17.16. Assignment 3#

Instructions: This problem set should be done individually.

Answer each question in the designated space below.

After you are done, save and upload in blackboard.

Please check that you are submitting the correct file. One way to avoid mistakes is to save it with a different name.

17.17. Write your name and simon email#

Please write names below

  • [Name]:

  • [email]:

17.18. Discussion Forum Assignment#

Click on the “Market Efficiency” link in the discussion forum assignment

https://edstem.org/us/courses/30665/discussion/1972568

17.19. Exercises#

Exercise 1.

Start by importing pandas and loading the data set.

The dataset has address https://raw.githubusercontent.com/amoreira2/Lectures/main/assets/data/CAhousing.csv

Name housing this dataset, then print print(housing).

import pandas as pd
import numpy as np
# import data here

Exercise 2.

Print the first 5 rows of the dataframe.

Hint: use head

# your code here

Exercise 3.

Write a Pandas program to find the number of rows and columns and data type of each column of housing DataFrame.

print("Number of rows and columns:")
# your code here
print("\nData type of each column:")
# your code here

Exercise 4.

Write a Pandas program to combine longitude and latitude into one new column. Name the new column ‘Coordinates’. Each value has the format of [longitude,latitude]. For example, the first row has the value of [-122.23,37.88].

# your code here

print(housing.head())

Exercise 5.

Write a Pandas program to set the column of population as the index of the DataFrame.

# your code here

print(housing.head())

Exercise 6.

Reimport the data to drop the changes in the preceding exercises.

# import data here

print(housing)

Exercise 7.

create a new column, call it “incomeLevel”, assign values using the following rule:

  • “Low” if medianIncome is at the bottom the 25th percentile

  • “Below Median” if medianIncome is above the 25th percentile but below the 50th percentile

  • “Above Median” if medianIncome is above the 50th percentile but below the 75th percentile

  • “High” if medianIncome is at the top 25th percentile

Hint: use quantile function

# your code here

print(housing)

Exercise 8.(hard)

Write a Pandas program and use groupby to calculate count, minimum, maximum for medianHouseValue for each category of incomeLevel

# your code here

Exercise 9.

Write a Pandas program to show the data where the incomeLevel is either ‘High’ or ‘Above Median’.

Hint: try using isin

# your code here

Exercise 10.

Write a Pandas program to read rows 0 through 2 (inclusive), columns ‘totalRooms’ and ‘totalBedrooms’ of the DataFrame.

# your code here

Exercise 11.

Write a Pandas program to create a histogram of the ‘households’ Series (distribution of a numerical variable) of the DataFrame.

# your code here

Exercise 12.

Write a Pandas program to get 5 randomly sampled rows from the DataFrame.

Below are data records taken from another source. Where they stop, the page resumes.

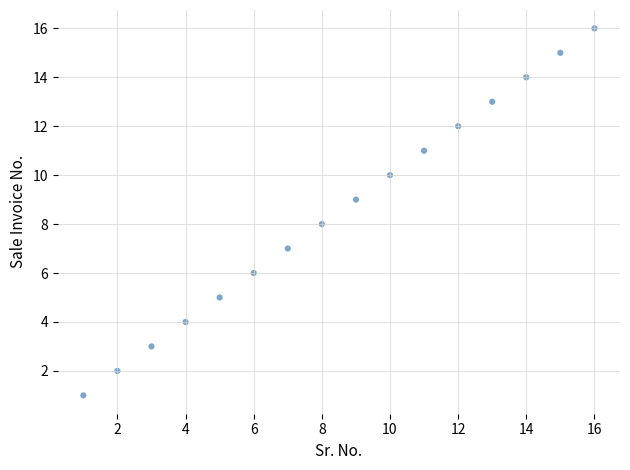

What is the range of X values (max minus min)?

15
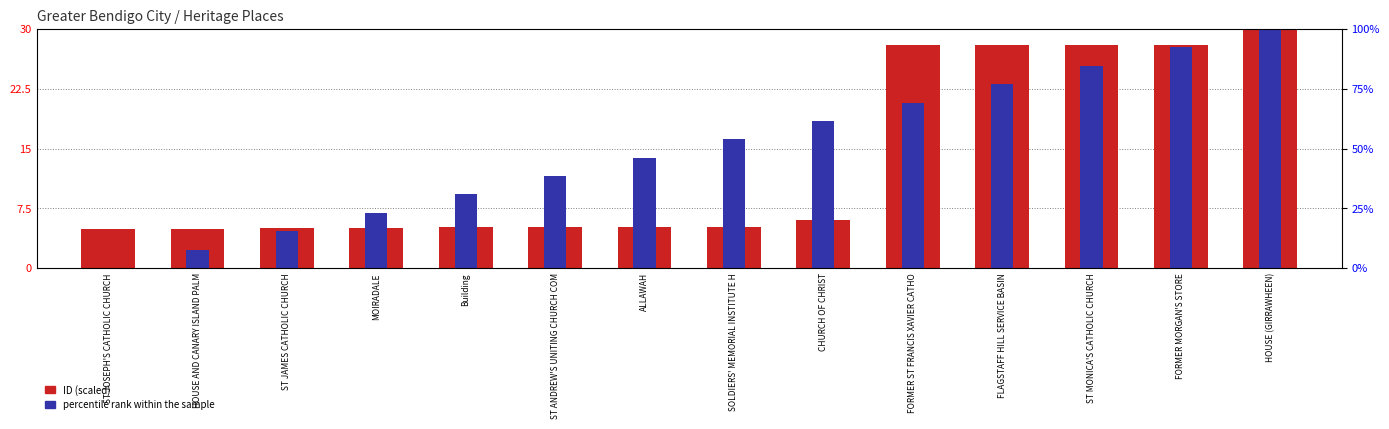

The ID (scaled) series shows 5.0 at MOIRADALE. True or false?

True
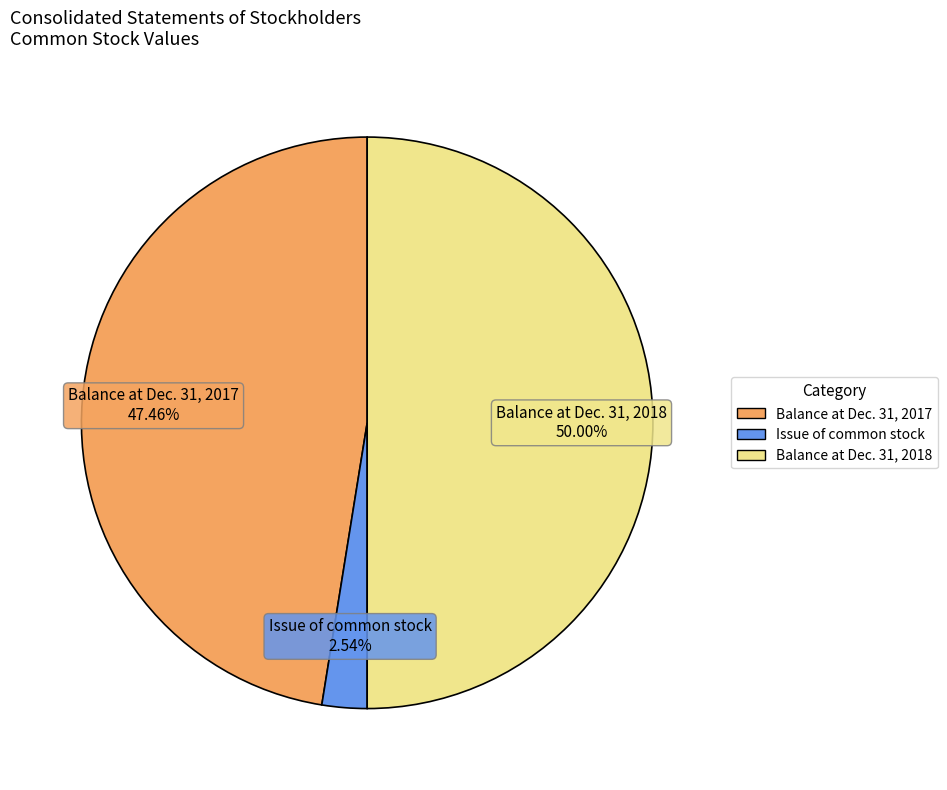

What percentage do Issue of common stock and Balance at Dec. 31, 2017 together represent?

50.0%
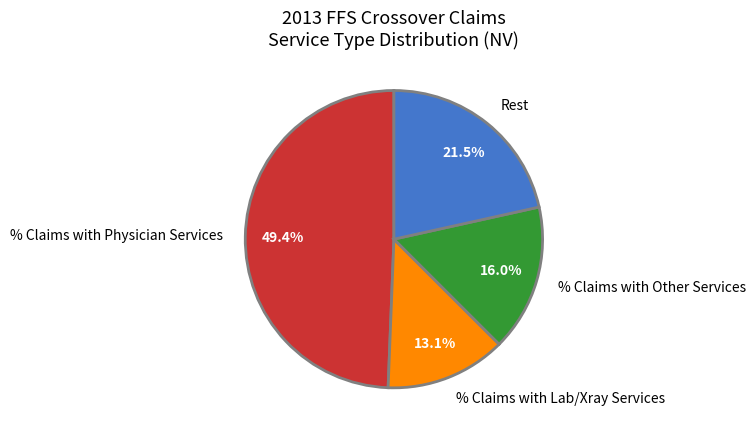

Approximately how many times larger is the value at % Claims with Other Services compared to % Claims with Lab/Xray Services?

1.2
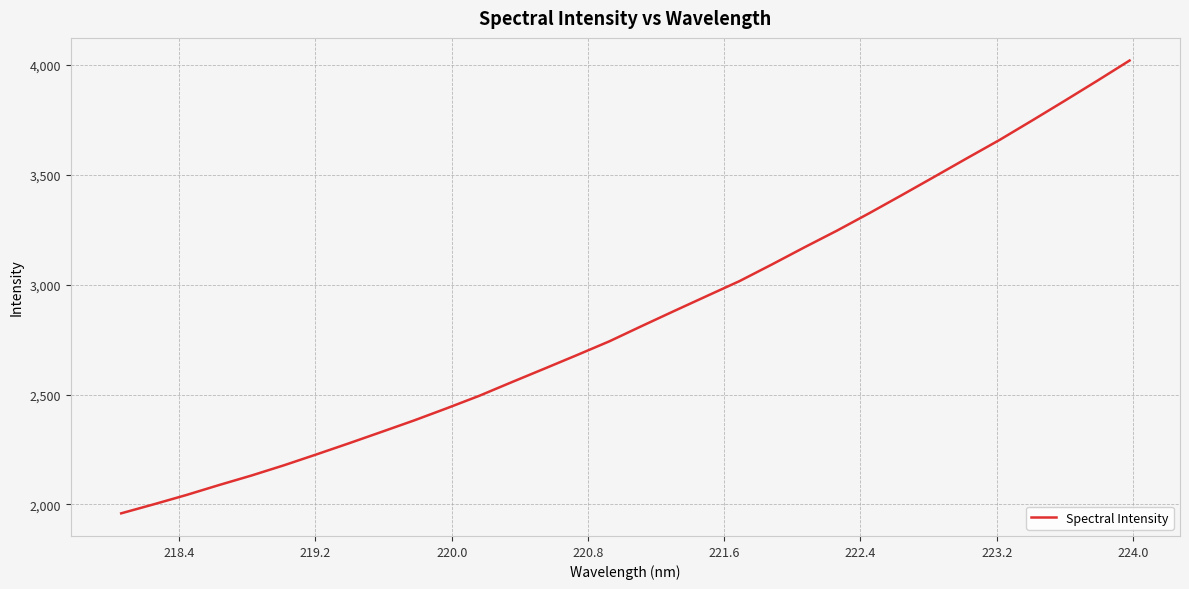

What is the minimum value shown in the chart?

1959.0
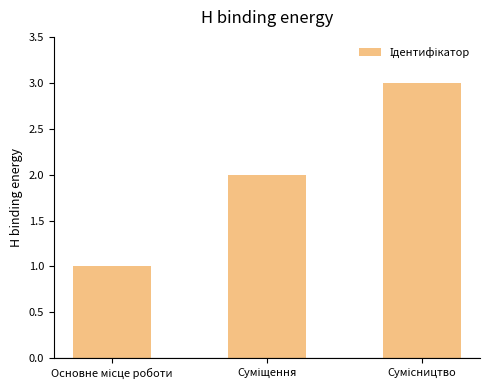

What is the greatest value displayed?

3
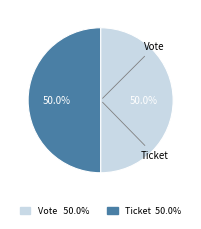

To the nearest percent, what is the combined percentage of Ticket and Vote?

100%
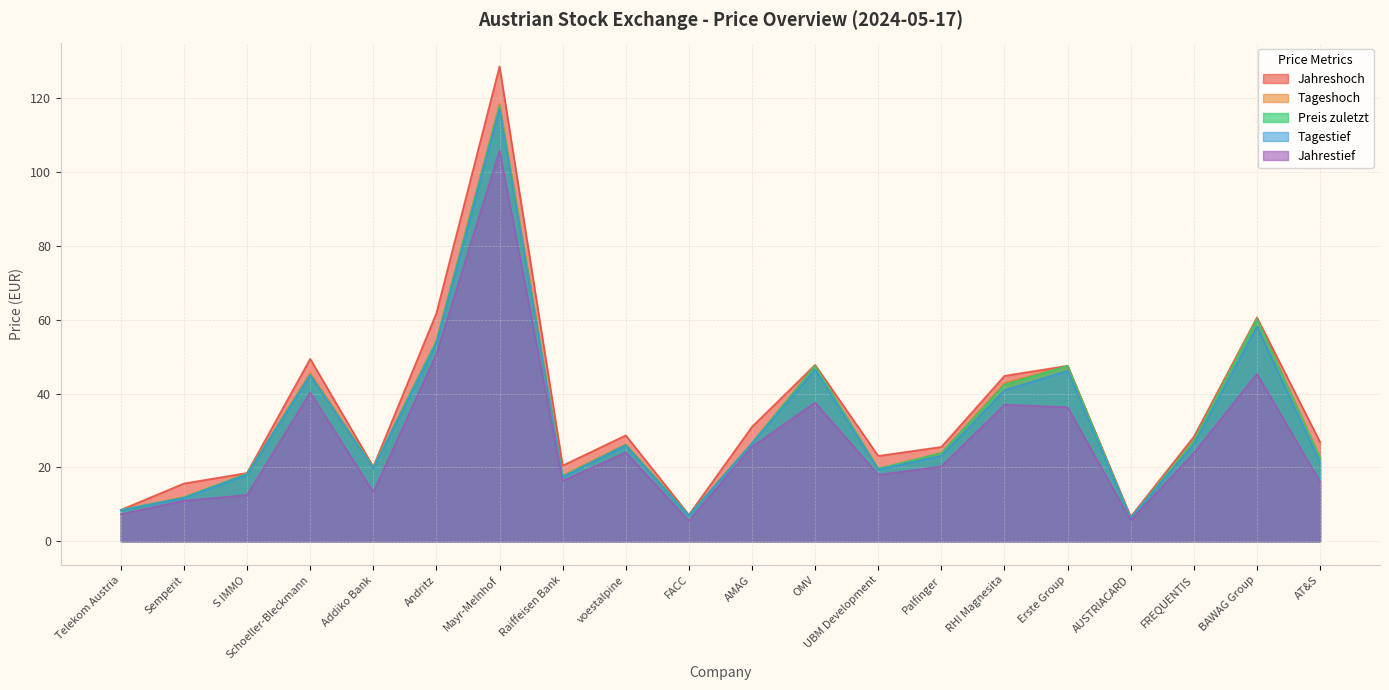

Reading left to right, transcribe all the data shown in this chart.

Preis zuletzt: Telekom Austria=8.5	Semperit=11.9	S IMMO=18.3	Schoeller-Bleckmann=45.1	Addiko Bank=20.0	Andritz=54.2	Mayr-Melnhof=118.0	Raiffeisen Bank=17.6	voestalpine=26.1	FACC=7.1	AMAG=26.6	OMV=47.5	UBM Development=19.6	Palfinger=23.9	RHI Magnesita=42.4	Erste Group=47.5	AUSTRIACARD=6.3	FREQUENTIS=27.2	BAWAG Group=60.1	AT&S=22.6
Tageshoch: Telekom Austria=8.5	Semperit=11.9	S IMMO=18.4	Schoeller-Bleckmann=45.5	Addiko Bank=20.1	Andritz=54.2	Mayr-Melnhof=118.4	Raiffeisen Bank=17.8	voestalpine=26.3	FACC=7.1	AMAG=26.6	OMV=47.6	UBM Development=19.6	Palfinger=23.9	RHI Magnesita=42.8	Erste Group=47.5	AUSTRIACARD=6.3	FREQUENTIS=27.2	BAWAG Group=60.4	AT&S=22.6
Tagestief: Telekom Austria=8.4	Semperit=11.7	S IMMO=18.1	Schoeller-Bleckmann=45.0	Addiko Bank=19.7	Andritz=53.6	Mayr-Melnhof=117.0	Raiffeisen Bank=17.4	voestalpine=26.0	FACC=6.9	AMAG=26.5	OMV=46.5	UBM Development=19.4	Palfinger=23.1	RHI Magnesita=40.9	Erste Group=46.2	AUSTRIACARD=6.3	FREQUENTIS=26.3	BAWAG Group=58.1	AT&S=21.3
Jahreshoch: Telekom Austria=8.5	Semperit=15.6	S IMMO=18.5	Schoeller-Bleckmann=49.4	Addiko Bank=20.2	Andritz=61.8	Mayr-Melnhof=128.6	Raiffeisen Bank=20.5	voestalpine=28.7	FACC=7.2	AMAG=31.0	OMV=47.8	UBM Development=23.1	Palfinger=25.6	RHI Magnesita=44.8	Erste Group=47.5	AUSTRIACARD=6.7	FREQUENTIS=28.3	BAWAG Group=60.6	AT&S=26.9
Jahrestief: Telekom Austria=7.3	Semperit=11.0	S IMMO=12.5	Schoeller-Bleckmann=40.3	Addiko Bank=13.3	Andritz=50.7	Mayr-Melnhof=105.8	Raiffeisen Bank=16.3	voestalpine=24.1	FACC=5.5	AMAG=25.6	OMV=37.6	UBM Development=18.0	Palfinger=20.2	RHI Magnesita=37.0	Erste Group=36.3	AUSTRIACARD=5.7	FREQUENTIS=23.9	BAWAG Group=45.3	AT&S=16.1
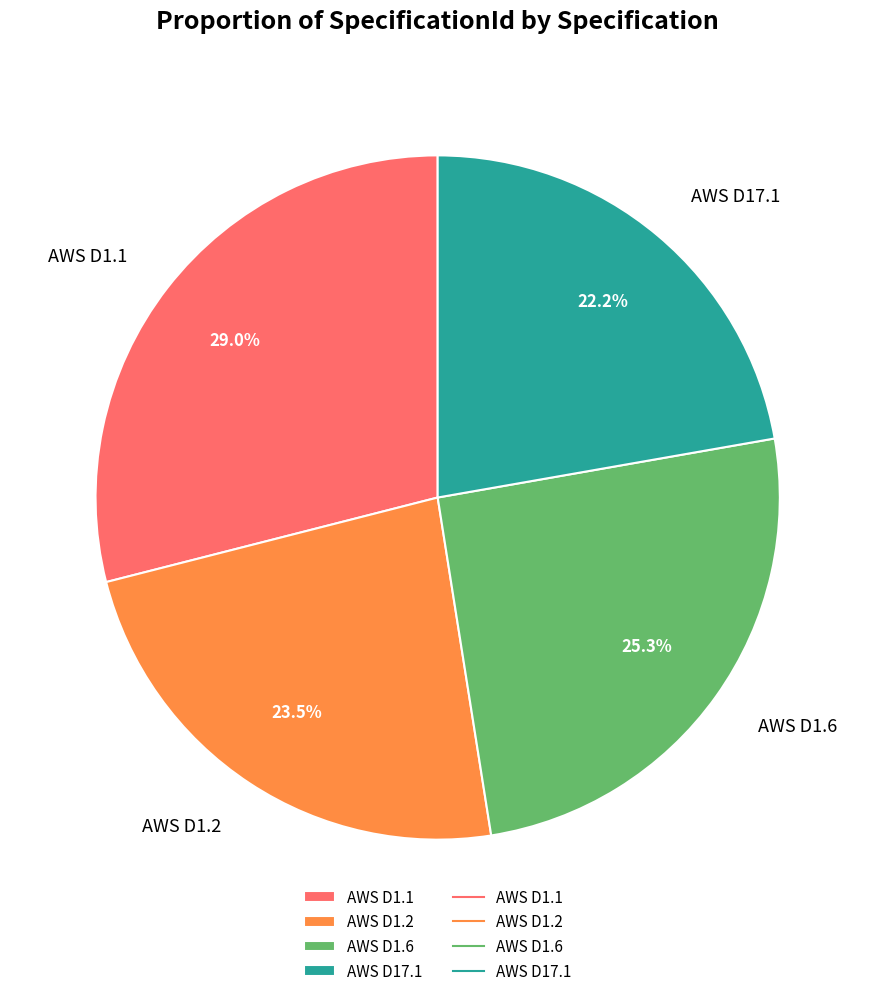

To the nearest percent, what percentage of the pie is AWS D1.1?

29%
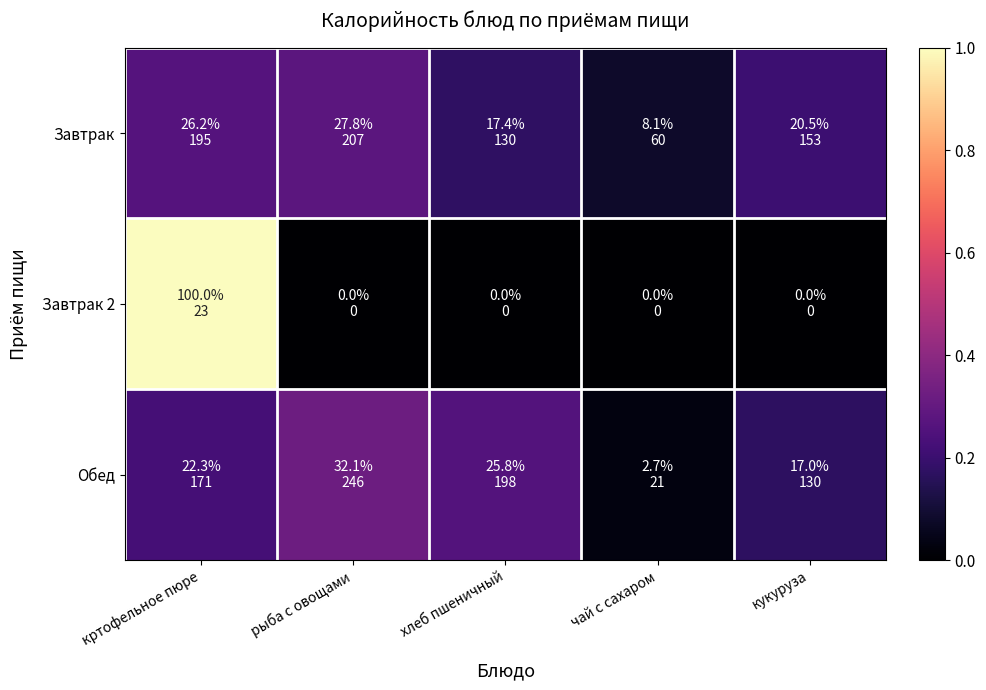

How many data points does each series have?

5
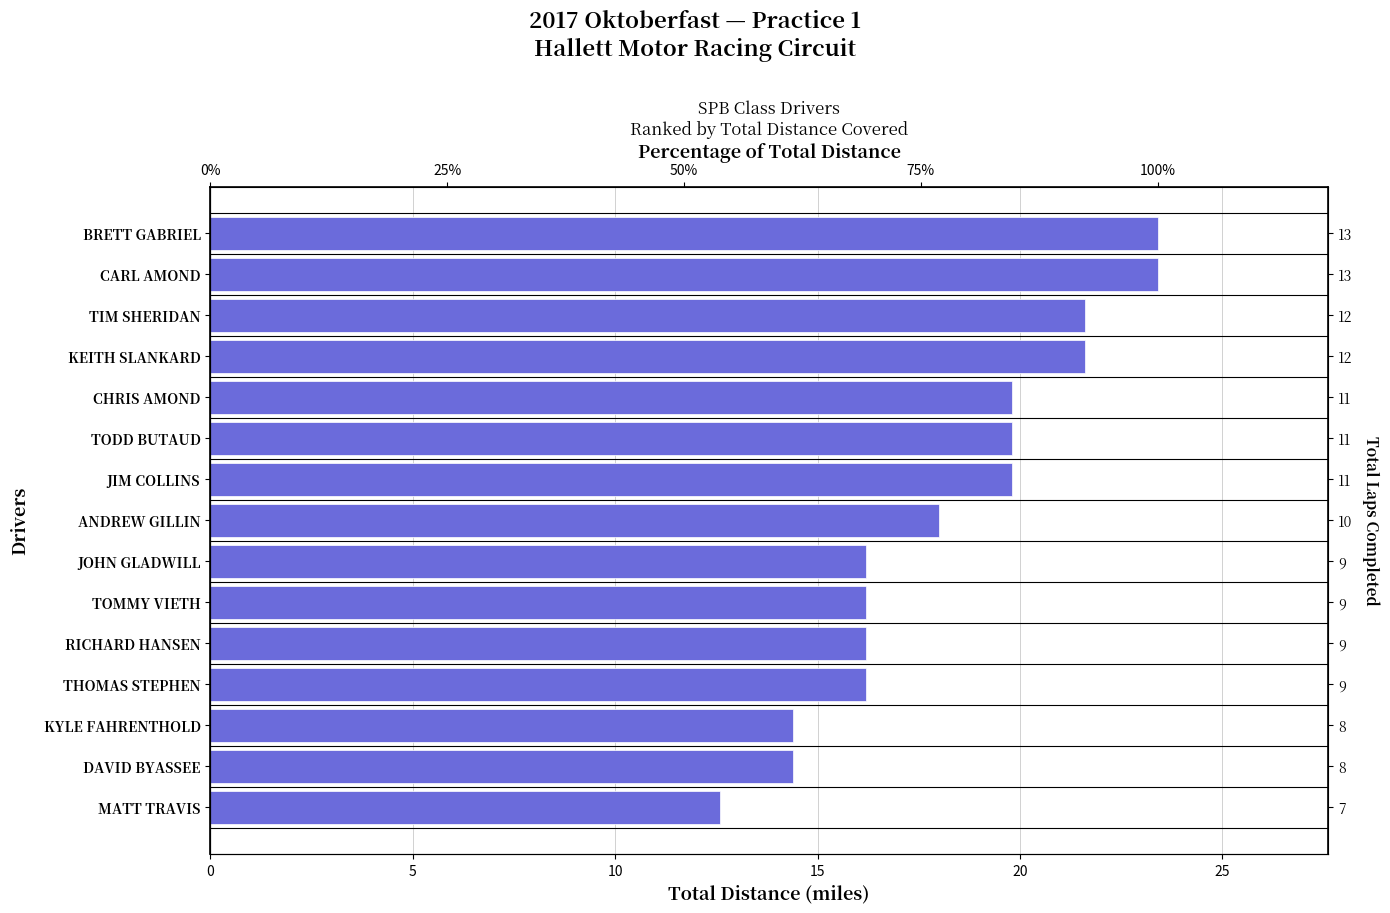

The value at THOMAS STEPHEN is 10.0. True or false?

False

Hint: you will need sample.

# your code here

Exercise 13.

Write a Pandas program to show the data where populaiton>2500 and medianIncome>12.

# your code here

Exercise 14.

Write a Pandas program to display all column name of the DataFrame.

# your code here

Exercise 15.

Write a Pandas program to sort the data by the value of medianHouseValue in a descending order.

# your code here